== TASK OBJECTIVE ==
Copy every line of the data below exactly as given, except for the pictures.

== RAW DATA ==

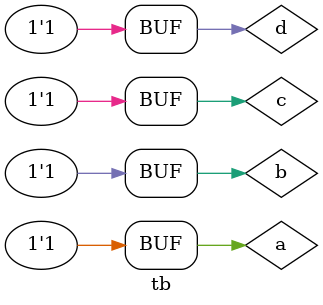
<source format=v>
/*inputs(a,b,c,d) =  input		 output

										0000(0)      1
										0010(2) 	   0
										0001(1)   	 1
										0011(3)    	 0
										0100(4)    	 1
										0101(5)    	 0
										0110(6)    	 1
										0111(7)    	 0
										1000(8)   	 1
										1010(10)   	 0
										1001(9)   	 1
										1011(11)   	 0
										1100(12)   	 1
										1111(15)   	 0
										*/

module tb();

	reg a, b, c, d;
	wire func_out1, func_out2;

//instantiating module maxterm
	maxterm dut2(.a(a), .b(b), .c(c), .d(d), .func_max(func_out2));

//task to load values
	task load(input [3:0] inp);
	begin
		{a,b,c,d} = inp;
	end
	endtask

	task delay(input integer del);
	begin
		#del;
	end
	endtask

	initial begin

		load(4'd0);
		delay(5);
		load(4'd2);
		delay(5);
		load(4'd1);
		delay(5);
		load(4'd3);
		delay(5);
		load(4'd4);
		delay(5);
		load(4'd5);
		delay(5);
		load(4'd6);
		delay(5);
		load(4'd7);
		delay(5);
		load(4'd8);
		delay(5);
		load(4'd10);
		delay(5);
		load(4'd9);
		delay(5);
		load(4'd11);
		delay(5);
		load(4'd12);
		delay(5);
		load(4'd15);
		delay(5);

	end

	initial begin
		$dumpfile("dump.vcd");
		$dumpvars;
	end

endmodule

</source>
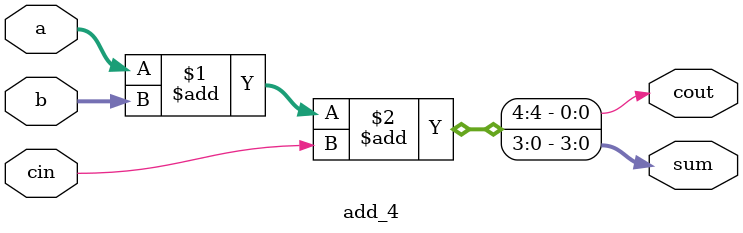
<source format=v>
module add_4
    (
    	input[3:0] a,b,
    	output[3:0] sum,
    	output cout,
    	input cin
    );
    assign{cout,sum} = a+b+cin;
    endmodule



</source>
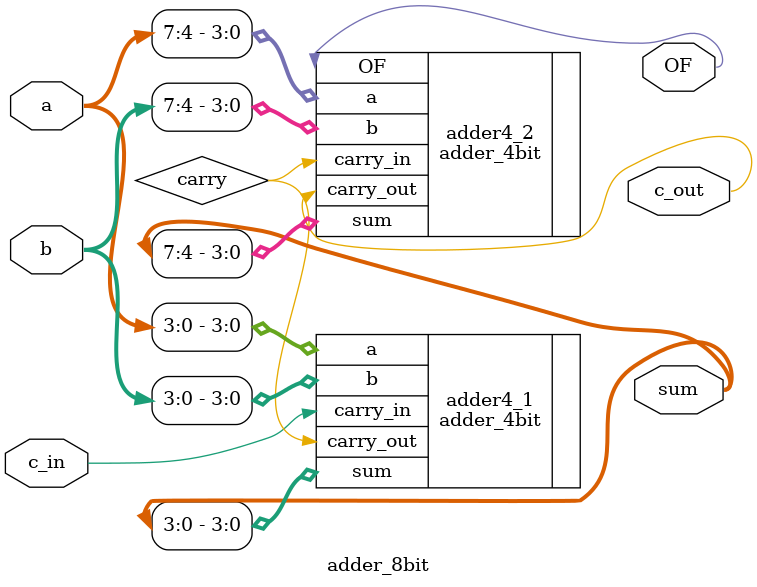
<source format=v>
module adder_8bit(a, b, c_in, sum, c_out, OF);
	input [7:0] a, b;
	input c_in;
	output [7:0] sum;
	output c_out, OF;
	
	wire carry;
	
	adder_4bit adder4_1(
		.a(a[3:0]),
		.b(b[3:0]),
		.carry_in(c_in),
		.carry_out(carry),
		.sum(sum[3:0])
	);
	
	adder_4bit adder4_2(
		.a(a[7:4]),
		.b(b[7:4]),
		.carry_in(carry),
		.carry_out(c_out),
		.sum(sum[7:4]),
		.OF(OF)
	);
endmodule
</source>
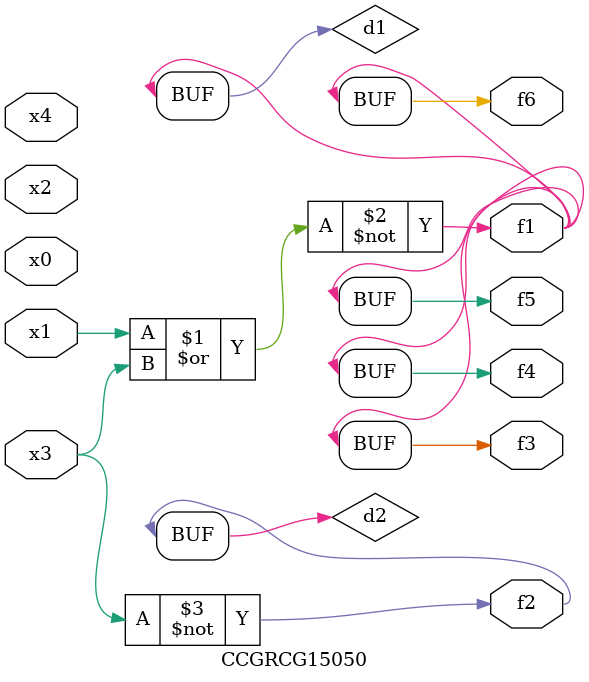
<source format=v>
module CCGRCG15050(
	input x0, x1, x2, x3, x4,
	output f1, f2, f3, f4, f5, f6
);

	wire d1, d2;

	nor (d1, x1, x3);
	not (d2, x3);
	assign f1 = d1;
	assign f2 = d2;
	assign f3 = d1;
	assign f4 = d1;
	assign f5 = d1;
	assign f6 = d1;
endmodule

</source>
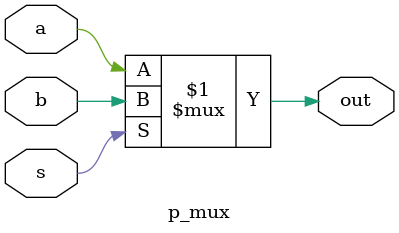
<source format=v>
module p_mux(a,b,s,out);
		input a, b;
		input s;
		output out;
		
		assign out = s ? b: a;
endmodule
</source>
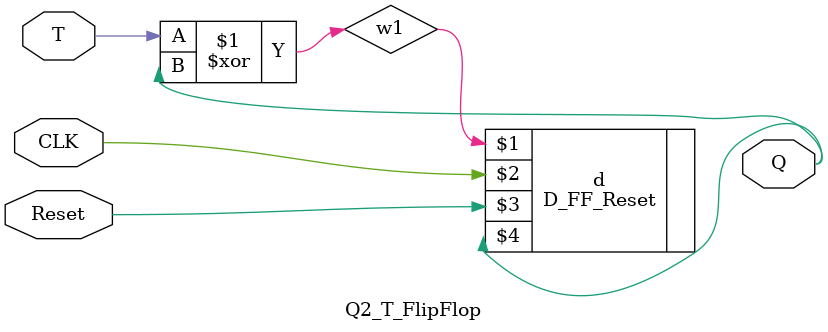
<source format=v>
`timescale 1ns / 1ps
module Q2_T_FlipFlop(
    input T,
    input CLK,
    input Reset,
    output Q
    );
	wire w1;
	assign w1 = T^Q;
	D_FF_Reset d(w1, CLK, Reset, Q);

endmodule

</source>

== FINISHED TASK ==
<source format=v>
/*inputs(a,b,c,d) =  input		 output

										0000(0)      1
										0010(2) 	   0
										0001(1)   	 1
										0011(3)    	 0
										0100(4)    	 1
										0101(5)    	 0
										0110(6)    	 1
										0111(7)    	 0
										1000(8)   	 1
										1010(10)   	 0
										1001(9)   	 1
										1011(11)   	 0
										1100(12)   	 1
										1111(15)   	 0
										*/

module tb();

	reg a, b, c, d;
	wire func_out1, func_out2;

//instantiating module maxterm
	maxterm dut2(.a(a), .b(b), .c(c), .d(d), .func_max(func_out2));

//task to load values
	task load(input [3:0] inp);
	begin
		{a,b,c,d} = inp;
	end
	endtask

	task delay(input integer del);
	begin
		#del;
	end
	endtask

	initial begin

		load(4'd0);
		delay(5);
		load(4'd2);
		delay(5);
		load(4'd1);
		delay(5);
		load(4'd3);
		delay(5);
		load(4'd4);
		delay(5);
		load(4'd5);
		delay(5);
		load(4'd6);
		delay(5);
		load(4'd7);
		delay(5);
		load(4'd8);
		delay(5);
		load(4'd10);
		delay(5);
		load(4'd9);
		delay(5);
		load(4'd11);
		delay(5);
		load(4'd12);
		delay(5);
		load(4'd15);
		delay(5);

	end

	initial begin
		$dumpfile("dump.vcd");
		$dumpvars;
	end

endmodule

</source>
<source format=v>
module add_4
    (
    	input[3:0] a,b,
    	output[3:0] sum,
    	output cout,
    	input cin
    );
    assign{cout,sum} = a+b+cin;
    endmodule



</source>
<source format=v>
module adder_8bit(a, b, c_in, sum, c_out, OF);
	input [7:0] a, b;
	input c_in;
	output [7:0] sum;
	output c_out, OF;
	
	wire carry;
	
	adder_4bit adder4_1(
		.a(a[3:0]),
		.b(b[3:0]),
		.carry_in(c_in),
		.carry_out(carry),
		.sum(sum[3:0])
	);
	
	adder_4bit adder4_2(
		.a(a[7:4]),
		.b(b[7:4]),
		.carry_in(carry),
		.carry_out(c_out),
		.sum(sum[7:4]),
		.OF(OF)
	);
endmodule
</source>
<source format=v>
module CCGRCG15050(
	input x0, x1, x2, x3, x4,
	output f1, f2, f3, f4, f5, f6
);

	wire d1, d2;

	nor (d1, x1, x3);
	not (d2, x3);
	assign f1 = d1;
	assign f2 = d2;
	assign f3 = d1;
	assign f4 = d1;
	assign f5 = d1;
	assign f6 = d1;
endmodule

</source>
<source format=v>
module p_mux(a,b,s,out);
		input a, b;
		input s;
		output out;
		
		assign out = s ? b: a;
endmodule
</source>
<source format=v>
`timescale 1ns / 1ps
module Q2_T_FlipFlop(
    input T,
    input CLK,
    input Reset,
    output Q
    );
	wire w1;
	assign w1 = T^Q;
	D_FF_Reset d(w1, CLK, Reset, Q);

endmodule

</source>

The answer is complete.